Maxwell's equations have been the topic of quite a lot of experimentation, and have held up pretty well.
It's certainly a worthy goal to express mathematical conclusions in clear succinct English where possible, but sometimes English is as ill-suited to that as interpretive dance or sheet music. The universe doesn't have any reason it needs to behave in a way that can expressed succinctly in English. Sheet music doesn't express Maxwell's equations very well either.
English was not developed to express quantities and relationships with precision.
Geckos aren't the only animal that can cause havoc with electronic devices. Our little minicat loves the fact that he can change what he is looking at, by walking over the screen to one of my iPads. So, I can be writing a comment on Althouse, he sees what I am doing, takes interest, and all of a sudden my comment is full on nonsense, and we are in a completely different application. At which time, I open up the Photo app, turn on slide show, and let him have fun, knowing that he will lose interest much faster when I indulge him, than if I resist (which brings up the question of who is training whom?)
"who is training whom?"
Commonly referred to as "cat ownership"
Hey, did these phone calls include polite apologies in a cute Aussie accent?
Do people in Hawaii say "Aloha" at the beginning of a phone call, or at the end of a phone call, or both?
I know that when it's a baseball home run call, "Aloha means goodbye!"
Based on the science, I'd have to conclude that the gecko's feet are exceedingly ticklish.
Warning: These feet are another hint of Intelligent Design. No wonder the GEICO Gecko is so talented.
traditionalguy said...
Warning: These feet are another hint of Intelligent Design.

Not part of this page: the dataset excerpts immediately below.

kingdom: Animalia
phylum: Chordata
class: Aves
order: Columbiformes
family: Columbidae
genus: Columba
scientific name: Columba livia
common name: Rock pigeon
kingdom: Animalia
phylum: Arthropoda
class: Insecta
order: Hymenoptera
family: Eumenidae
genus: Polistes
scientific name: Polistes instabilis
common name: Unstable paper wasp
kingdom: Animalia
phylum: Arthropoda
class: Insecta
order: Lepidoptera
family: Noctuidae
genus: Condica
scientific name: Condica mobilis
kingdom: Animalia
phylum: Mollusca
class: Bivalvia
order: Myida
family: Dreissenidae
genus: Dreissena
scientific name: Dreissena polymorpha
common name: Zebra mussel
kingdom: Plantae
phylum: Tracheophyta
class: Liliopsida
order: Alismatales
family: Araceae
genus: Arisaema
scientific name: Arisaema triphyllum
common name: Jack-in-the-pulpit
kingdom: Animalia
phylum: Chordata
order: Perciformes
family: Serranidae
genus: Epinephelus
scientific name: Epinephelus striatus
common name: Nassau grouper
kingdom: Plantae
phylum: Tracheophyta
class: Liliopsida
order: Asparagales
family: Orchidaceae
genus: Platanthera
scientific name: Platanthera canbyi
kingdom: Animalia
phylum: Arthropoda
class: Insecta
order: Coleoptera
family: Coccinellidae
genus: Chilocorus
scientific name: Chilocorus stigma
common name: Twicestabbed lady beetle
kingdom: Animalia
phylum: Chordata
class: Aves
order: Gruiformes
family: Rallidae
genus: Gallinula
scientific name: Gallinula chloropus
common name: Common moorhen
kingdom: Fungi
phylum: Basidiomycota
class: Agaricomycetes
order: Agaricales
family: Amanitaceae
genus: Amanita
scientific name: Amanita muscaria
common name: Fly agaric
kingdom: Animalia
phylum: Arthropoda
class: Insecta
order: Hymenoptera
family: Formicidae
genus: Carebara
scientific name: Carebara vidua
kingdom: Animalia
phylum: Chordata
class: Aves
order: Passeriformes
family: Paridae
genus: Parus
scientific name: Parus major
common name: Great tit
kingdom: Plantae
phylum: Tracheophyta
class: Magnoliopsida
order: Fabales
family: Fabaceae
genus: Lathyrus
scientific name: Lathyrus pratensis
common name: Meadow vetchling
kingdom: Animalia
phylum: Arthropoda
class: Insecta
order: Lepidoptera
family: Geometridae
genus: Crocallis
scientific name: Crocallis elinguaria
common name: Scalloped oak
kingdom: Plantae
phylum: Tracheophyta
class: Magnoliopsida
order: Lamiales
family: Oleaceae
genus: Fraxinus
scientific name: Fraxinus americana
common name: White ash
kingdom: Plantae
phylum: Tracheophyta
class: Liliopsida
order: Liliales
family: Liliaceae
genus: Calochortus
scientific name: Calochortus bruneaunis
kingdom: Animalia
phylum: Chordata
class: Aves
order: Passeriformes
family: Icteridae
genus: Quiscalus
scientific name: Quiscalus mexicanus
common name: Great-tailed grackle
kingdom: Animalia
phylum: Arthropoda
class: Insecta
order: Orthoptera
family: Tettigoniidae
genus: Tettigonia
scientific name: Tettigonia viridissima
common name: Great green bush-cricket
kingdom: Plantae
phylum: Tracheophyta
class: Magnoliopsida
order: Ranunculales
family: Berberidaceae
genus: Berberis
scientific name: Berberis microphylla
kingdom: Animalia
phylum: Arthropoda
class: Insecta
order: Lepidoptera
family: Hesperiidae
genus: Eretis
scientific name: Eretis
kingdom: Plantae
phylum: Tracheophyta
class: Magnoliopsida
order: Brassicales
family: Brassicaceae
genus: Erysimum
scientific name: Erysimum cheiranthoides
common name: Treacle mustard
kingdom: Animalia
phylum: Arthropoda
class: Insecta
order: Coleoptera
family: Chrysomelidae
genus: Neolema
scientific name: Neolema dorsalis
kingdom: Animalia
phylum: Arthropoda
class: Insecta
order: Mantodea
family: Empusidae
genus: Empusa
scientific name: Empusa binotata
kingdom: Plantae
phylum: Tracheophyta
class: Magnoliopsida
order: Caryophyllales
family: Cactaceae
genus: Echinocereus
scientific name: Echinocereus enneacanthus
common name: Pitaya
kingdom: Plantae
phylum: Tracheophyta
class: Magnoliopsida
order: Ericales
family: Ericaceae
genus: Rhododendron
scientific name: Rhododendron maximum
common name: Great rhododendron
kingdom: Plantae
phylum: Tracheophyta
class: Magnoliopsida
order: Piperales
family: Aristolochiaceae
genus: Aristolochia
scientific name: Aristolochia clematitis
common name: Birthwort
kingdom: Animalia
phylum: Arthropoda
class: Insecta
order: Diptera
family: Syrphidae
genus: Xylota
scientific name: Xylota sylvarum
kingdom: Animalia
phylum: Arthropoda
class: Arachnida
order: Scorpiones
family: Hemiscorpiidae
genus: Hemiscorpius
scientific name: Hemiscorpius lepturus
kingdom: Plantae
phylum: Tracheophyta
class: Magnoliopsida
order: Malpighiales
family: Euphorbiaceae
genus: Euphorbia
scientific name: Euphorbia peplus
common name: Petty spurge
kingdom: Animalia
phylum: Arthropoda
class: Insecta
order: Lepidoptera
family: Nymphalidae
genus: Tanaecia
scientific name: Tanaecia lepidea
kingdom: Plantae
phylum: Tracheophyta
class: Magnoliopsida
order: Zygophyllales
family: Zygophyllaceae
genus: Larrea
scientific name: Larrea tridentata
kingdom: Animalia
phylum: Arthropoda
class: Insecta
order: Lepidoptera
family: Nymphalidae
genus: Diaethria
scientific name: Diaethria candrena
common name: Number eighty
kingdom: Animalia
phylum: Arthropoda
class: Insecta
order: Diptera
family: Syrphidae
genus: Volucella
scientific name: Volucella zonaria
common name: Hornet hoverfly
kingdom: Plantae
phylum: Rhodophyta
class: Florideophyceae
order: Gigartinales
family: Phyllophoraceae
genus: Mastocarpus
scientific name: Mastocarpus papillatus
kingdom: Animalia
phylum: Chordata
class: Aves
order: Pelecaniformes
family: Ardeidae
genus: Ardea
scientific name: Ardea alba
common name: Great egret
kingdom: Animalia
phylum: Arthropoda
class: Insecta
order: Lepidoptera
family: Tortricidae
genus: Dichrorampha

Well, sure, since there's obviously no evolutionary advantage to being able to walk places that the local predators can't.
Those feet kind of trigger me.
Those feet kind of trigger me.
Trypophobia. Aptly named, in this case...
"After receiving the barrage of bizarre calls, fearing something had happened to one of the seals, Simeone tweeted, she abandoned her lunch plans and raced back to the hospital as quickly as she could."
A normal person would have called another person at the hospital before "racing back" as quickly as she could.
So, a cute story, but bolstered by a lie.
Sometimes even the WaPo can write a good article.
I recall several years ago they did a story on rabbits interfering with planes taking off (may have been the NYT though) and they published a handy graphic comparing the size characteristics of a rabbit with a 747.